== Segment start ==

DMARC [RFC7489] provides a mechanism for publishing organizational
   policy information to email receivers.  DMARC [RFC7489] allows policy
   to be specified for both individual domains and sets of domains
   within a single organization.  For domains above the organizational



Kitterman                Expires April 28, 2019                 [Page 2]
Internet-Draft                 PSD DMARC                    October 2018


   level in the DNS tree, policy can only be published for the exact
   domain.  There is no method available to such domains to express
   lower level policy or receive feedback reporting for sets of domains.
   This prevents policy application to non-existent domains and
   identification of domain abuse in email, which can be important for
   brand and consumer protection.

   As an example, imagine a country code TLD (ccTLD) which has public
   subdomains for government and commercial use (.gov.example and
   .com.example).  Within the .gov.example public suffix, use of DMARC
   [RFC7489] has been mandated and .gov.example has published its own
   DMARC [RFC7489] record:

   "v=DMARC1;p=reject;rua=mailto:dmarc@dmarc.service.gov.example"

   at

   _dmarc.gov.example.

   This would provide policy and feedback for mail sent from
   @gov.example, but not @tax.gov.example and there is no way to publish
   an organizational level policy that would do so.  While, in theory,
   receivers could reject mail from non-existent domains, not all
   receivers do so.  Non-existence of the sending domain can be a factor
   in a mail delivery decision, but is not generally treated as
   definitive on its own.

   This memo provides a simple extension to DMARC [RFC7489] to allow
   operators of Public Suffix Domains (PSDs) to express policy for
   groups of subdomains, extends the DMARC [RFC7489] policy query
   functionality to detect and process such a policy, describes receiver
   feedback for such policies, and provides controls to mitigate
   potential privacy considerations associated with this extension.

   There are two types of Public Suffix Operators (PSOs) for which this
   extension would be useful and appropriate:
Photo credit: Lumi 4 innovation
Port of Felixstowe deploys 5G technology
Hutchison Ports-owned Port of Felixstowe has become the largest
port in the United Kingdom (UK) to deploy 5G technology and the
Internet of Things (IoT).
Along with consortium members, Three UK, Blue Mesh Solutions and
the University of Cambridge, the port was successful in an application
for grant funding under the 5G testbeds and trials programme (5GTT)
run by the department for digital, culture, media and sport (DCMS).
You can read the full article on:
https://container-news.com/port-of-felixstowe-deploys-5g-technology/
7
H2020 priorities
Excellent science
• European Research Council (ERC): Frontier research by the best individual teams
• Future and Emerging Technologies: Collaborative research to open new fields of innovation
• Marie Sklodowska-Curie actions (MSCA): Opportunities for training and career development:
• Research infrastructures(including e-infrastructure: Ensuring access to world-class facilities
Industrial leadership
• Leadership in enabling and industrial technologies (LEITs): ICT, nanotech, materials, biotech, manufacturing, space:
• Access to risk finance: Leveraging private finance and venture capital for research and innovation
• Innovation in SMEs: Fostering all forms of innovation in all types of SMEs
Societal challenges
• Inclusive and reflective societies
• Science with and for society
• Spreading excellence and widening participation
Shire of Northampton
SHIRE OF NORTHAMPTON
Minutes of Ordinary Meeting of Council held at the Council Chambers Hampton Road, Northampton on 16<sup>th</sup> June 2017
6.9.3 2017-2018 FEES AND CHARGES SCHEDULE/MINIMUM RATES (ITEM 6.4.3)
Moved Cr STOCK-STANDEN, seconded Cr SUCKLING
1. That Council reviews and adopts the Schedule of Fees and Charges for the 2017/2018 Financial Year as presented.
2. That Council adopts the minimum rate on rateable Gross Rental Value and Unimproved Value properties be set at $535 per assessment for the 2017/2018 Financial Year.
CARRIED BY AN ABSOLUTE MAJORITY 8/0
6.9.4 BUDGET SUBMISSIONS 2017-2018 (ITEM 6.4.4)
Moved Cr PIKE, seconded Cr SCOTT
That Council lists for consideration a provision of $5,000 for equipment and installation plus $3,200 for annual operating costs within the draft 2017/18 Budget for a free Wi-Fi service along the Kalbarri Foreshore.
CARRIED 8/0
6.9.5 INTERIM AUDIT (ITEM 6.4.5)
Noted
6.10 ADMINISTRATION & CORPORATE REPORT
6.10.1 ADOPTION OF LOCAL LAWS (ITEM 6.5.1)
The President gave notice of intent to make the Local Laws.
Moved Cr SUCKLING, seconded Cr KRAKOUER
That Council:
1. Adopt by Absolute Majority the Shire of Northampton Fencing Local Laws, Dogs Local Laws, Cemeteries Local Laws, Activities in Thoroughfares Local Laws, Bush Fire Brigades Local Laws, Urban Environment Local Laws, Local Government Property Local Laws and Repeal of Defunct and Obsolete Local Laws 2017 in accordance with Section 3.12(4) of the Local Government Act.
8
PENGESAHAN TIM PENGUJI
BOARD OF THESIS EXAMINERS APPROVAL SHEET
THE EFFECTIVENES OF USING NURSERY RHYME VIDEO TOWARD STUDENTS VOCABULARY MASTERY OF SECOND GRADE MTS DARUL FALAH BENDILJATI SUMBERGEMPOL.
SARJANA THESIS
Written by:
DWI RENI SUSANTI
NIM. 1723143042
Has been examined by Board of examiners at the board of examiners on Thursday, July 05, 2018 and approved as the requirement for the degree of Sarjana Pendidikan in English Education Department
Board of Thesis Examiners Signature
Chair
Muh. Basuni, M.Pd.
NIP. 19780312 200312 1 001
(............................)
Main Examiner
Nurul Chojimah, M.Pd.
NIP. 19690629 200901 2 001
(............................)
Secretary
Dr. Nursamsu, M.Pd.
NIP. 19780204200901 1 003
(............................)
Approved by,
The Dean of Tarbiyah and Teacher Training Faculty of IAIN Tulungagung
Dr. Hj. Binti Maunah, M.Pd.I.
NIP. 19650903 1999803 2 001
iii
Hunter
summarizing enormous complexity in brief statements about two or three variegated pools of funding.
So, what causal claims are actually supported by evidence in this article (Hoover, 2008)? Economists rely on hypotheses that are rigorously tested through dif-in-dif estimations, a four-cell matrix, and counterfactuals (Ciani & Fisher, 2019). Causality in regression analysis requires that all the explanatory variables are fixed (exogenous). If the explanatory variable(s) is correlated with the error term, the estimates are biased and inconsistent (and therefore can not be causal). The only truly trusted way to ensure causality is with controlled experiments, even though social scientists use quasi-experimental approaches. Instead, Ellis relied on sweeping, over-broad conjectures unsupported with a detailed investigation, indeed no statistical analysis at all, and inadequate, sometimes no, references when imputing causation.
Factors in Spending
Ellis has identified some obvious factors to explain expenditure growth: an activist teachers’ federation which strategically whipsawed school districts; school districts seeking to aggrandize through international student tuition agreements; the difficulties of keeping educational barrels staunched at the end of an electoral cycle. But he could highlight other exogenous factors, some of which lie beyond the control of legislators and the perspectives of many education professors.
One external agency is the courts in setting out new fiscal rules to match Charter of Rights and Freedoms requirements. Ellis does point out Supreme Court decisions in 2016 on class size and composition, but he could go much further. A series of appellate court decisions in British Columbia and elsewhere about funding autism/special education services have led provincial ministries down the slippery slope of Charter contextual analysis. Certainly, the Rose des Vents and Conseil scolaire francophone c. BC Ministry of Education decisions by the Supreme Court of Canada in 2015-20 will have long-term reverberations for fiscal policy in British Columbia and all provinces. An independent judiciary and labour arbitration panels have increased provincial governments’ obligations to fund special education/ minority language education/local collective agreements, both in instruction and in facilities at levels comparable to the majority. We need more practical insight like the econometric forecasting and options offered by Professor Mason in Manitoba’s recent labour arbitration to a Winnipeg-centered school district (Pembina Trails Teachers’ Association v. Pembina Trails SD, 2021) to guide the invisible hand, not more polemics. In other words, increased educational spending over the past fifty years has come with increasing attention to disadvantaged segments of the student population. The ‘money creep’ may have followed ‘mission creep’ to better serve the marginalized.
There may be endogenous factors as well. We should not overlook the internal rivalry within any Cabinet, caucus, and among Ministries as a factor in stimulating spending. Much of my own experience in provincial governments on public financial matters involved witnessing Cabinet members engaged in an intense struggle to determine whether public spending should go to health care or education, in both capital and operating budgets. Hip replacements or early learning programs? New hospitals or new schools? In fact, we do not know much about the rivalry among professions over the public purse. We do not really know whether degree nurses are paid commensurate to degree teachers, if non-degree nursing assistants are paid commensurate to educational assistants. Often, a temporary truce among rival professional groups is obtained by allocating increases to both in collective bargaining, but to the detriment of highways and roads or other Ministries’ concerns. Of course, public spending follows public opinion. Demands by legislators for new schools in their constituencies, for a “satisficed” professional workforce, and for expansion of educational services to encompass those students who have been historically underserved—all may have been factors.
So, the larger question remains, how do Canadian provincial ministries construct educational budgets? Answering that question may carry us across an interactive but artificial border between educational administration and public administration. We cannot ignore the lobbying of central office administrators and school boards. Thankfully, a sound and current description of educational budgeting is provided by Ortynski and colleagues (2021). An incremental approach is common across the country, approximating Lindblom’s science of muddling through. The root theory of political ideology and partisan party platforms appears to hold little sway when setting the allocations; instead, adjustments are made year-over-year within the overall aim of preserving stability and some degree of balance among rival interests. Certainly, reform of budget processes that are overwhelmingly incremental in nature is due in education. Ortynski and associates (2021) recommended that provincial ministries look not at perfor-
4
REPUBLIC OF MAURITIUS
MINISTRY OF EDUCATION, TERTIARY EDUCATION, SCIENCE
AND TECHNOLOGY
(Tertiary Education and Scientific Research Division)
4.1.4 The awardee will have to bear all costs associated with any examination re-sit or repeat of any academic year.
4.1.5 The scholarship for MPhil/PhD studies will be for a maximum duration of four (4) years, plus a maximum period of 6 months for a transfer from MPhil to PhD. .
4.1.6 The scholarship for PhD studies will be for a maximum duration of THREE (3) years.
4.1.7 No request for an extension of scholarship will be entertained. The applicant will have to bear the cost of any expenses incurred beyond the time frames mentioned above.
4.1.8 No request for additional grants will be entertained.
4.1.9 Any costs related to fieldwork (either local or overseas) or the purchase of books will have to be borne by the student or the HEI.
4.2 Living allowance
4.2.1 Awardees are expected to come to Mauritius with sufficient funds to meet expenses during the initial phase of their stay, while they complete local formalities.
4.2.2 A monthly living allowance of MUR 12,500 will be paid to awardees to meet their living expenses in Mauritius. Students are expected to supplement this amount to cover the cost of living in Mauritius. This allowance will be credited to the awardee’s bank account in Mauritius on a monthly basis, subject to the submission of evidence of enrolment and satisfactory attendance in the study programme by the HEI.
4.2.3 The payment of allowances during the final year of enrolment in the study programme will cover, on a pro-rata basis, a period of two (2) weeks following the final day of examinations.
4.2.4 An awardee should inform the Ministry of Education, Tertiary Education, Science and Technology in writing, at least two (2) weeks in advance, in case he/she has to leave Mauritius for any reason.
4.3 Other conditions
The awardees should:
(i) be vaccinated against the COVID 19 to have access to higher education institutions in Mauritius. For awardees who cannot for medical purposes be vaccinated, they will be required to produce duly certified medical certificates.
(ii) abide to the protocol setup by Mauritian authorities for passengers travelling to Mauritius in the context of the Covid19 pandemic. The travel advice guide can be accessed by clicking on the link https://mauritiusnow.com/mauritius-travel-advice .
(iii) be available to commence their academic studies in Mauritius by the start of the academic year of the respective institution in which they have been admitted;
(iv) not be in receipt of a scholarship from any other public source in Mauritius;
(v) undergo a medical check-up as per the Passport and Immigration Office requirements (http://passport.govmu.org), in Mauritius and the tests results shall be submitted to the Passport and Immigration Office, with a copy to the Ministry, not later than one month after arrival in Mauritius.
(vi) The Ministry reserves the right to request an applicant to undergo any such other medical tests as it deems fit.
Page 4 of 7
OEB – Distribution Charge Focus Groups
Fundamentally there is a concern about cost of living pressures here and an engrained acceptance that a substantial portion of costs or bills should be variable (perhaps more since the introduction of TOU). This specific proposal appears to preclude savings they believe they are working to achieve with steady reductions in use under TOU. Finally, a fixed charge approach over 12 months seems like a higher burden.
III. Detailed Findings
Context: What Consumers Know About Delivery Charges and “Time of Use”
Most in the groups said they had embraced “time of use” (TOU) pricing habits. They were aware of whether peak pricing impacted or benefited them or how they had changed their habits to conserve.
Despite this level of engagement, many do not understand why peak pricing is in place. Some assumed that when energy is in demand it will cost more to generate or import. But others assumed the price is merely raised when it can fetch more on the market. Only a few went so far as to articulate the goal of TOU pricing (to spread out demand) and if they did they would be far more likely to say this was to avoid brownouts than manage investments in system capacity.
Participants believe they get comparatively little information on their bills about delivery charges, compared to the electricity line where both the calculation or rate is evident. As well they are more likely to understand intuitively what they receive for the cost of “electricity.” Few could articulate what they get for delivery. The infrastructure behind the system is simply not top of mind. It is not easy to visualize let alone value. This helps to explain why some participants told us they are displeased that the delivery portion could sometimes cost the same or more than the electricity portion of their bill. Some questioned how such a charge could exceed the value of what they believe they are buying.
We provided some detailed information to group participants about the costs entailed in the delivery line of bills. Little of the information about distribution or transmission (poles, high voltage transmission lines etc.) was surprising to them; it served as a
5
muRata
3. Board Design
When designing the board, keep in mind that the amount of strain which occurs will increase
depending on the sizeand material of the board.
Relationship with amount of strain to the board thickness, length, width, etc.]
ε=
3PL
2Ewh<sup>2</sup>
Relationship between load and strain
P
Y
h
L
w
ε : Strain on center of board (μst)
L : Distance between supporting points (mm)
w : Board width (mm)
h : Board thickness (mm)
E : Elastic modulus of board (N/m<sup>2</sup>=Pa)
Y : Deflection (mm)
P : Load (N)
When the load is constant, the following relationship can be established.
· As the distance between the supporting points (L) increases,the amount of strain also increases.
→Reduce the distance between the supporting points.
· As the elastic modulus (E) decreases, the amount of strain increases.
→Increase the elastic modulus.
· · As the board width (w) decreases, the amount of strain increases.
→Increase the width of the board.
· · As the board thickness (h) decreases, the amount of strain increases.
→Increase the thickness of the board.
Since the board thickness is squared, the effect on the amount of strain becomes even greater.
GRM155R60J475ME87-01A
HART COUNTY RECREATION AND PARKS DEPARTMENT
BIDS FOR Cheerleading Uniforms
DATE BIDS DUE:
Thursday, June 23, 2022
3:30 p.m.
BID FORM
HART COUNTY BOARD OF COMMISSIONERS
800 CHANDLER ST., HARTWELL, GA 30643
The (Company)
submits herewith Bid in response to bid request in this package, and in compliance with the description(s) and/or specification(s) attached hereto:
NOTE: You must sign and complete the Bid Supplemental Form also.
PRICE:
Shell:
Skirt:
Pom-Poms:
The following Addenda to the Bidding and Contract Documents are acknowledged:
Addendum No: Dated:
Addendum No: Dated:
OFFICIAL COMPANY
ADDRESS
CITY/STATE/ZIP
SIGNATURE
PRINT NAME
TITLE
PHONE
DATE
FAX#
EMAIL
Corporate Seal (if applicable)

== Segment end ==

Required work:
Repeat exactly the lines above from the line that contains "OFFICIAL COMPANY" through the end. Include both of these ends; leave out everything else.

Written response:
OFFICIAL COMPANY
ADDRESS
CITY/STATE/ZIP
SIGNATURE
PRINT NAME
TITLE
PHONE
DATE
FAX#
EMAIL
Corporate Seal (if applicable)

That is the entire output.